▶ YOUR TASK: Reproduce the material from its first line up to and including the line with "11: (192, 144)", substituting "zero-based" for "zero-indexed" and keeping everything else the same.

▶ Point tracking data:
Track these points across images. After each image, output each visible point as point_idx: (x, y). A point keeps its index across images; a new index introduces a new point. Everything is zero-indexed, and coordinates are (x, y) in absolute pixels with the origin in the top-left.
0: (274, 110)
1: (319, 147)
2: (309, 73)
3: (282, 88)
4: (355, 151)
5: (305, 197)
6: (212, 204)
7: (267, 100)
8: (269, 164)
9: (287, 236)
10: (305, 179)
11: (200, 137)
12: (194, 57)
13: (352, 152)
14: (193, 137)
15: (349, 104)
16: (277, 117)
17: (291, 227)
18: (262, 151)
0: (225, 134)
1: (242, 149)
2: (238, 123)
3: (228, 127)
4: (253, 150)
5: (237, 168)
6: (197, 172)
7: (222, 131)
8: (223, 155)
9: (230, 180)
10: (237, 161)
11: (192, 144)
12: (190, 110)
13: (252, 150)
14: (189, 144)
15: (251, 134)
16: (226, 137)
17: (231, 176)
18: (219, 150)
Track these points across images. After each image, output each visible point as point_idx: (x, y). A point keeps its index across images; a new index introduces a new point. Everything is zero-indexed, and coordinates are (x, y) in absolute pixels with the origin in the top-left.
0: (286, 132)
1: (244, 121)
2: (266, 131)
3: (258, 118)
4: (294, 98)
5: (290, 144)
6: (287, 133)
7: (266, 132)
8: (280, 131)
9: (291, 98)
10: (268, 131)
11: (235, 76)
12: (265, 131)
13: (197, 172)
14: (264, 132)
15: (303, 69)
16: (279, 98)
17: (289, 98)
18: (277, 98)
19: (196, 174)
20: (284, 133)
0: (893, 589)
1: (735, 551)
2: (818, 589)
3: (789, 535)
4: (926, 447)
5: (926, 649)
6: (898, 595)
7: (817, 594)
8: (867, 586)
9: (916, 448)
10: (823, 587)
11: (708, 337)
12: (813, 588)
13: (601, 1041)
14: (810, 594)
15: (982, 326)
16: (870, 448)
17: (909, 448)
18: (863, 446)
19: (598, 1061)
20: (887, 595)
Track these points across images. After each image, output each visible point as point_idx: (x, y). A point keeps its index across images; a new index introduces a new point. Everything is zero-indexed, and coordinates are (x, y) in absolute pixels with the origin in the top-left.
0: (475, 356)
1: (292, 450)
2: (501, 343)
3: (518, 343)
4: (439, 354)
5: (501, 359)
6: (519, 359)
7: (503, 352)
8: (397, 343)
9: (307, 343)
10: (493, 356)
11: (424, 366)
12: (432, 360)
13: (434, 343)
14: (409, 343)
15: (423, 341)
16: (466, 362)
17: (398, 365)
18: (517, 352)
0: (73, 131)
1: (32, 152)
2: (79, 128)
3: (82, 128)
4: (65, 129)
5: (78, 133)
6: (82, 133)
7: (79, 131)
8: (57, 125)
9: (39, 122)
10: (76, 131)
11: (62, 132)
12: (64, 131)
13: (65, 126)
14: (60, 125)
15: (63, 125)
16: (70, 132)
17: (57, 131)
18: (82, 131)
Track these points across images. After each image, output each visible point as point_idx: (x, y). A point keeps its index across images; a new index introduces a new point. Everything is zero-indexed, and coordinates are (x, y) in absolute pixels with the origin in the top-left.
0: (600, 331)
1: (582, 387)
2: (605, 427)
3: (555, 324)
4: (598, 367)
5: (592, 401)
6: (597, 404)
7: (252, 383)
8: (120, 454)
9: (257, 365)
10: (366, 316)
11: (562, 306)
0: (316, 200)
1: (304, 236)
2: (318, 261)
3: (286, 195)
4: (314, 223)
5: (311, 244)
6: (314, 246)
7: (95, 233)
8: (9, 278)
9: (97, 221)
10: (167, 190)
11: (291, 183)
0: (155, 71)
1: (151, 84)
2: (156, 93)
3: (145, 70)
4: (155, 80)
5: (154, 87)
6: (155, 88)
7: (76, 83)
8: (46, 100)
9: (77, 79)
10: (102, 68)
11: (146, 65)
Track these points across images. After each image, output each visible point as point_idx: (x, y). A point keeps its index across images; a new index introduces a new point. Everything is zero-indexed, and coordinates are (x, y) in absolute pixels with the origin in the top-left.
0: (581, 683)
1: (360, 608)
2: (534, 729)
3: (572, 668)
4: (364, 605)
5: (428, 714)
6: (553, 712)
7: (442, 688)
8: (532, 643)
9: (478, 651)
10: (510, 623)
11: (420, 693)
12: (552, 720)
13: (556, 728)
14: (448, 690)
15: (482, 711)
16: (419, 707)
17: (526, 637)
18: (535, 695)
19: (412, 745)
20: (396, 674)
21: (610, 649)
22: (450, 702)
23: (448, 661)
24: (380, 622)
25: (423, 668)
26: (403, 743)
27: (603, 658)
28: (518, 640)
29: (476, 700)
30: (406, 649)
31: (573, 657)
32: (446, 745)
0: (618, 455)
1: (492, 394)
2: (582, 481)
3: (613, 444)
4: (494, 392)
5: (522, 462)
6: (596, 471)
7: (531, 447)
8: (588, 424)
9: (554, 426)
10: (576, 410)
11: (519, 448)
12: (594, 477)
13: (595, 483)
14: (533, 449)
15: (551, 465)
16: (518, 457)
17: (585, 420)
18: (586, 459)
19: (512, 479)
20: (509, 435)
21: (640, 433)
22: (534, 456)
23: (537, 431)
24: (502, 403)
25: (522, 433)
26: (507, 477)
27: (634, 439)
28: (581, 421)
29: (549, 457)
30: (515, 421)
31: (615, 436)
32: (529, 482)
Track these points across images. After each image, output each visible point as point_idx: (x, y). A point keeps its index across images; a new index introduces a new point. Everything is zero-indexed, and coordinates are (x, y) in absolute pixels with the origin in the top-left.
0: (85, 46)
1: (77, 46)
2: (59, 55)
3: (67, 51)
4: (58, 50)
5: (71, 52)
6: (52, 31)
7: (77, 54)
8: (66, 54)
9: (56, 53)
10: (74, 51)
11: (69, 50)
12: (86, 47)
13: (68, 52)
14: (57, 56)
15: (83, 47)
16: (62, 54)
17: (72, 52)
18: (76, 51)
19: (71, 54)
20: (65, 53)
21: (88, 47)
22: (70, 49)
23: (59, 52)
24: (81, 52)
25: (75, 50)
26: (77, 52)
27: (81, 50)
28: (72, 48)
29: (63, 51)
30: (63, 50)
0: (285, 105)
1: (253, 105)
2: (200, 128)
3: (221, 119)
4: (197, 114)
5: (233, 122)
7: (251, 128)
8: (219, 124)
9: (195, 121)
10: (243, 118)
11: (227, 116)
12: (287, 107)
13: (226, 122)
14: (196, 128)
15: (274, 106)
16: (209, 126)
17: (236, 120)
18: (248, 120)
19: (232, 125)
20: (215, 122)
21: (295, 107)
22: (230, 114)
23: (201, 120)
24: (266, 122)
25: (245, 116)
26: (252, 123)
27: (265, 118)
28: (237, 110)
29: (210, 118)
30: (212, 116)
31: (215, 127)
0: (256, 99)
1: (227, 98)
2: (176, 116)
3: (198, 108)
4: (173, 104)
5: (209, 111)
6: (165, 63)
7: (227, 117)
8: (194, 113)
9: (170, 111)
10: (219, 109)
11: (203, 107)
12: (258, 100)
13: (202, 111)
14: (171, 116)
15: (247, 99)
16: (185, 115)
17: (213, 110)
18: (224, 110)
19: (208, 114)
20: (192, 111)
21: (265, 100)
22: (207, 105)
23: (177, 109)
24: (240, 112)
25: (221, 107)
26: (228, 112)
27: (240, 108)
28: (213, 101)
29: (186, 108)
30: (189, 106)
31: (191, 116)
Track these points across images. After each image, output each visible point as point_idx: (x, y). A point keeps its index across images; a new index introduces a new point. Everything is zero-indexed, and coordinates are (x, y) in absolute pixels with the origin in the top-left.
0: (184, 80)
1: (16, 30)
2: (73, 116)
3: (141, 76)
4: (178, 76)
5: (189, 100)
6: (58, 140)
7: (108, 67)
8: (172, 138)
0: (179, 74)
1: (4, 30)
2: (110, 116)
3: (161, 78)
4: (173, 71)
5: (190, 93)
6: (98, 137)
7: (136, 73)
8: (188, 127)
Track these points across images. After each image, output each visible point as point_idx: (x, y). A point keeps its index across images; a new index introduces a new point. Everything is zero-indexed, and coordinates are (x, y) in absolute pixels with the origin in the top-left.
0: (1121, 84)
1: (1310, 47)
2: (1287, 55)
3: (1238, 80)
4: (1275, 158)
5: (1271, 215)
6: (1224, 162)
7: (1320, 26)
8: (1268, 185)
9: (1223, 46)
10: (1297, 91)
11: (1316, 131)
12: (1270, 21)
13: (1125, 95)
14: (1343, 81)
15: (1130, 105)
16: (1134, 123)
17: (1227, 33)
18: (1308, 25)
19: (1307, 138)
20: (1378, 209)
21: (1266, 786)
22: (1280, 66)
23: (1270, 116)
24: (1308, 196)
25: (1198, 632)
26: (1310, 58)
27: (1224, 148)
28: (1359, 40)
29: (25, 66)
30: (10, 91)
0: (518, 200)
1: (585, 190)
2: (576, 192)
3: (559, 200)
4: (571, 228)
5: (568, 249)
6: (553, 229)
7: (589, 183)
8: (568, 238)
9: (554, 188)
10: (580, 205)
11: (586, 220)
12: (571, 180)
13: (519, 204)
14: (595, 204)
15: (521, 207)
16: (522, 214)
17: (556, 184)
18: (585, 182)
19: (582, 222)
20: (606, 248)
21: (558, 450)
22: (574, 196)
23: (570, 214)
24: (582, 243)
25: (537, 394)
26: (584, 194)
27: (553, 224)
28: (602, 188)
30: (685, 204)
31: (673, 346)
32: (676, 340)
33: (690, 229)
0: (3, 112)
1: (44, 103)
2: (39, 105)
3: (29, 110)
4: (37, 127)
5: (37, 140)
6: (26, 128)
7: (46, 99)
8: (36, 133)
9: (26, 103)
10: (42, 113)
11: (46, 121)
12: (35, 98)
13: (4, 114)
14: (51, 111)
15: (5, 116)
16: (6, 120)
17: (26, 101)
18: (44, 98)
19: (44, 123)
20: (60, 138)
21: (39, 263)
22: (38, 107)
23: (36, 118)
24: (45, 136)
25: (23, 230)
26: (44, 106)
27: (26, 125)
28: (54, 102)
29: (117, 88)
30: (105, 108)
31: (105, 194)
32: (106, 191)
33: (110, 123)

▶ PROBLEM SOLUTION:
Track these points across images. After each image, output each visible point as point_idx: (x, y). A point keeps its index across images; a new index introduces a new point. Everything is zero-based, and coordinates are (x, y) in absolute pixels with the origin in the top-left.
0: (274, 110)
1: (319, 147)
2: (309, 73)
3: (282, 88)
4: (355, 151)
5: (305, 197)
6: (212, 204)
7: (267, 100)
8: (269, 164)
9: (287, 236)
10: (305, 179)
11: (200, 137)
12: (194, 57)
13: (352, 152)
14: (193, 137)
15: (349, 104)
16: (277, 117)
17: (291, 227)
18: (262, 151)
0: (225, 134)
1: (242, 149)
2: (238, 123)
3: (228, 127)
4: (253, 150)
5: (237, 168)
6: (197, 172)
7: (222, 131)
8: (223, 155)
9: (230, 180)
10: (237, 161)
11: (192, 144)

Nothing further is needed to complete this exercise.